David Hawkins makes the point in his interview that, historically, it is true to say that scientists have not had the burden of responsibility for the application of their science, precisely because the gap between discovery and application has been so lengthy.

He comments, "the argument is [that] as the gap gets shorter, the inevitable commitment to the consequences becomes more meaningful. But [at the end of World War II] it was considered a very debatable point."

Of those involved in the Manhattan Project, Hawkins says, "Everyone's life was being changed, changed radically I think, and irreversibly . . . We all did know we were involved in something which would alter the nature of the world. We understood less, perhaps, the reflex effect upon ourselves . . . A part of this reflex effect lay simply in the transformation of academic physicists, chemists and mathematicians into creators of a radically new weaponry."

In short, scientists were unable to predict the social shock waves that would be set off by their creation. They were not wholly aware of the consequences of their actions or the impact their scientific "success story" was to have on the world.

Although Joseph Rotblat played an active role in the bomb's development, he draws what he considers to be a clear and necessary connection between science and its applications.

He tells Palevsky, "I have always thought about science in humanitarian terms . . . science should have a purpose. The purpose is to serve mankind. I have always followed Francis Bacon's thoughts in 'Instauratio Magna' that science should not just be for the pleasure of the mind but also to improve the lot of man. To work on the bomb was completely against these principles."

His own rationale for working on the bomb was "to prevent Hitler from using his bomb." Rotblat is well-known today as a pioneer of the Pugwash Conferences on Science and World Affairs, which promote nuclear disarmament.
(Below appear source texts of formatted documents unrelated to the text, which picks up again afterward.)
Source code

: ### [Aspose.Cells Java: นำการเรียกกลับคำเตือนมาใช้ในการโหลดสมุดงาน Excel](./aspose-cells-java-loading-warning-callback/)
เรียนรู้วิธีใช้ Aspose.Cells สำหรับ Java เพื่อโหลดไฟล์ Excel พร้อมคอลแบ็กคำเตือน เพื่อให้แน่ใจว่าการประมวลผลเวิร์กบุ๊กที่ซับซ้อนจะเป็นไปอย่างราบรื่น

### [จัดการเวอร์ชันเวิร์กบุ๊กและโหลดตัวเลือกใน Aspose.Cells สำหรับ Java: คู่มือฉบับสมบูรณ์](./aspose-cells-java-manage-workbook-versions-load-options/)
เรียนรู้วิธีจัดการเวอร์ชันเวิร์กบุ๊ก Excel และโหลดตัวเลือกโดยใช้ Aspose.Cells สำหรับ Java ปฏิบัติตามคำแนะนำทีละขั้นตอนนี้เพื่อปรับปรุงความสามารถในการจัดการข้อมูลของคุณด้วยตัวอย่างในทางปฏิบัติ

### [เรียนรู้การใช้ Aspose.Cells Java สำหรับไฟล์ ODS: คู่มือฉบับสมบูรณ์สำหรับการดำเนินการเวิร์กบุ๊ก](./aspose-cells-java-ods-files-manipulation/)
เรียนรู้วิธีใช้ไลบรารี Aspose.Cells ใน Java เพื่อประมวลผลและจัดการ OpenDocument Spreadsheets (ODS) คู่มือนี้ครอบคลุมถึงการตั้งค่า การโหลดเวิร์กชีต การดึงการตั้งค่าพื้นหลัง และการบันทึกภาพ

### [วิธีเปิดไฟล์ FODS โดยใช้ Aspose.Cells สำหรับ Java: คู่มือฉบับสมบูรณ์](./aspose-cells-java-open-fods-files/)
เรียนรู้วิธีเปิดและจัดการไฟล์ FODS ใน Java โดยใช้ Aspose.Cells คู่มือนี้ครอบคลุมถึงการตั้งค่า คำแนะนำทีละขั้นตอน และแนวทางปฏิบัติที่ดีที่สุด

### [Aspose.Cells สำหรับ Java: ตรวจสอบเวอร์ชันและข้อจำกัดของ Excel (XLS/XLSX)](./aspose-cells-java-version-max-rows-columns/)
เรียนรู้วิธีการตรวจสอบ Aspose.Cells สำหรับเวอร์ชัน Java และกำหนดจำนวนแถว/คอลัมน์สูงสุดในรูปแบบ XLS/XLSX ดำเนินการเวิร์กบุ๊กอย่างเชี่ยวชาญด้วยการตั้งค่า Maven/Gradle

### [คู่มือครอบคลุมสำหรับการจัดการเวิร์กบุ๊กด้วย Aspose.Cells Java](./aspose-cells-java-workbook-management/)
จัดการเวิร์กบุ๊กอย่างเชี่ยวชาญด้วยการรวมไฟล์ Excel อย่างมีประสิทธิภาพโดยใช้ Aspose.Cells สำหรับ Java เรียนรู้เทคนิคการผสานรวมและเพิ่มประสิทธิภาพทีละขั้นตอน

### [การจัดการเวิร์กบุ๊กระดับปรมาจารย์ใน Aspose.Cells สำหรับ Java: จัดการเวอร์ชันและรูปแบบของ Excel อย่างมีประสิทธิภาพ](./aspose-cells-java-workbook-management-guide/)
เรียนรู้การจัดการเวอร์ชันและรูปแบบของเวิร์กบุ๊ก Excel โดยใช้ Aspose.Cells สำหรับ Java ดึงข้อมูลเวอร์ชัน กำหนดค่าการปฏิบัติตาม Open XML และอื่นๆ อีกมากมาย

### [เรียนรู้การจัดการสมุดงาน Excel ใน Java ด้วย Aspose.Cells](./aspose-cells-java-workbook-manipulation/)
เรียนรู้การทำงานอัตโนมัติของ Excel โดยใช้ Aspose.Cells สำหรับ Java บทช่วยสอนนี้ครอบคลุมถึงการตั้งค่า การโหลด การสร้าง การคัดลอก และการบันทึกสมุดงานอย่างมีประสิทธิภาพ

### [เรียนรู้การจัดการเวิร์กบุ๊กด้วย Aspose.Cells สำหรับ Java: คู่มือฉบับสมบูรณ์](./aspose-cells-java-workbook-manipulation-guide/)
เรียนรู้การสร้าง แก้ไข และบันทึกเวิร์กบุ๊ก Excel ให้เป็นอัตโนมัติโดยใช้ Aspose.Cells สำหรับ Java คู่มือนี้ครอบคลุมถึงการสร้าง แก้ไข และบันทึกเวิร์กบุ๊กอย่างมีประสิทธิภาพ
Together, Rotblat and the conferences were awarded the Nobel Peace Prize in 1995.

Are scientists today more aware of the consequences of their work? Rotblat argues that they are, and the number of ethics committees vetting research proposals and new drugs suggests that more time and effort is put into attempting to predict the implications or ethics of science.

The public is also much more keenly aware of the effects scientific research may have on people -- the debates over genetically modified foods, fertility treatments and human cloning are a few contemporary examples.

In terms of the glimpse these interviews give us of the world of the Manhattan Project scientists, this book is insightful. However, Palevsky's own personal journey, her attempt to come to terms with her parents' involvement, is -- unsurprisingly -- somewhat sentimental and to a certain degree seems to prevent her from taking a more active role as a "synthesizer" or analyst of the arguments and themes that emerge in the book.

Although she attempts to bring the various arguments and opinions together in the book's epilogue, it remains a disappointing and fragmented end to an otherwise fascinating book.

Fiona Webster is a freelance writer based in Tokyo.